If we assume that Japanese groups should be as easy to enter as our groups, we will be disappointed. How can we possibly expect to be as trusted as a Japanese colleague who has worked side by side with them for 20 years? And after just six months on the job? Not possible. Recognize that there will be times when you are excluded, and look for other ways of increasing your trustworthiness.
In America, a person is expected to have an opinion, his or her own unique opinion, even if he or she knows a few of the facts of the matter. It is as though in American schools we learn, “I think therefore I debate.” Somehow we come to feel that a person who cannot quickly articulate his or her own opinion must be lacking in either intelligence or character. I think that is why we can be too quick to judge our Japanese colleagues’ intelligence by their willingness to assert their opinions, and conversely to negatively judge Japanese who are either unwilling or unable to express an opinion.
The opinion of the group
In Japanese decision-making style, Japanese do not always lead with their entire personal opinion. The collective opinion or decision is formed by gradually building on input from everyone. Once the group’s opinion has gelled, then it can be articulated to outsiders if necessary. A person who leads from very strong opinions and refuses to budge in spite of being in the minority, far from being considered a strong independent thinker, is seen as someone who is difficult to work with.

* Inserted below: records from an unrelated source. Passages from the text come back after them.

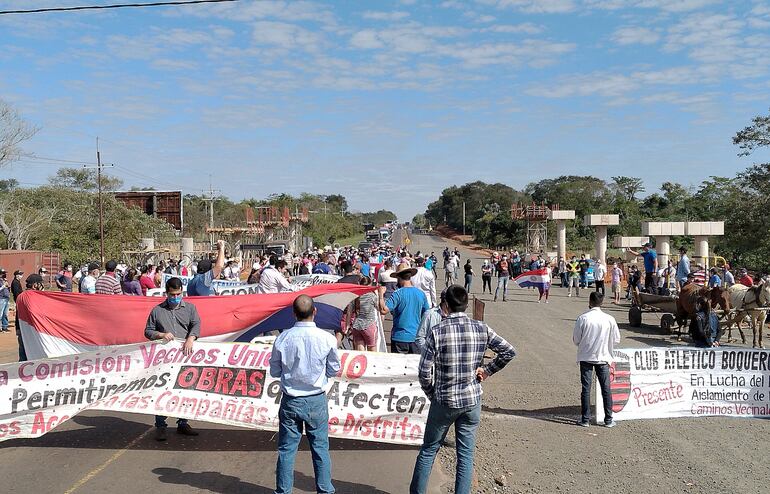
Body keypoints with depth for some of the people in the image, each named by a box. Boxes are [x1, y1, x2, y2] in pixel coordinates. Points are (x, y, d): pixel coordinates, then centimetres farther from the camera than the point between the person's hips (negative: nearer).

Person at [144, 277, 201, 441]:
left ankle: (182, 424, 19)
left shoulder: (190, 308, 10)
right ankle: (160, 426, 8)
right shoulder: (157, 310, 10)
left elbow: (196, 325, -3)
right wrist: (162, 335, -10)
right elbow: (148, 331, 10)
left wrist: (190, 339, -22)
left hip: (184, 355, 1)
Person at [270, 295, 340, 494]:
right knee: (320, 448, 12)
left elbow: (274, 371, 0)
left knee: (286, 449, 11)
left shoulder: (283, 338, -12)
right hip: (317, 402, 0)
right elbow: (334, 369, 0)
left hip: (291, 401, 1)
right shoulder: (327, 338, -14)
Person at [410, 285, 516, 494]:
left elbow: (424, 373, -14)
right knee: (466, 454, 12)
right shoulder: (481, 329, -6)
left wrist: (432, 395, 3)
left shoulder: (437, 331, -14)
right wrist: (487, 370, 7)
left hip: (444, 401, -2)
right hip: (472, 400, 2)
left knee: (428, 450, 15)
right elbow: (509, 351, -1)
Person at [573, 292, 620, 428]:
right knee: (606, 388, 11)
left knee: (586, 388, 5)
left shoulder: (582, 318, -12)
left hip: (586, 357, -1)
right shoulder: (609, 319, -7)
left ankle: (585, 419, 9)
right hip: (603, 358, 1)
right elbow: (616, 339, 1)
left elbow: (575, 339, -5)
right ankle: (608, 420, 15)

I exclude you and you exclude me
Be aware of the times when the Japanese feel excluded. For example, there may be meetings when the agenda is thrown out the window and the Americans are debating a mile a minute on a topic about which the Japanese have no idea. If you show your willingness to make the effort to communicate in a more structured way for their benefit, I promise you that you will be more in the loop.
Belonging on the team
If you feel that you are on the outside of the Japanese group and would like to be more involved, first of all pay attention to developing good relationships from your side, such as inviting Japanese to eat and making sure they have what they need. Also as in the story of Henry, be aware that sometimes the Japanese may be showing their appreciation by giving you a gift or doing you a favor that you don’t necessarily want or need.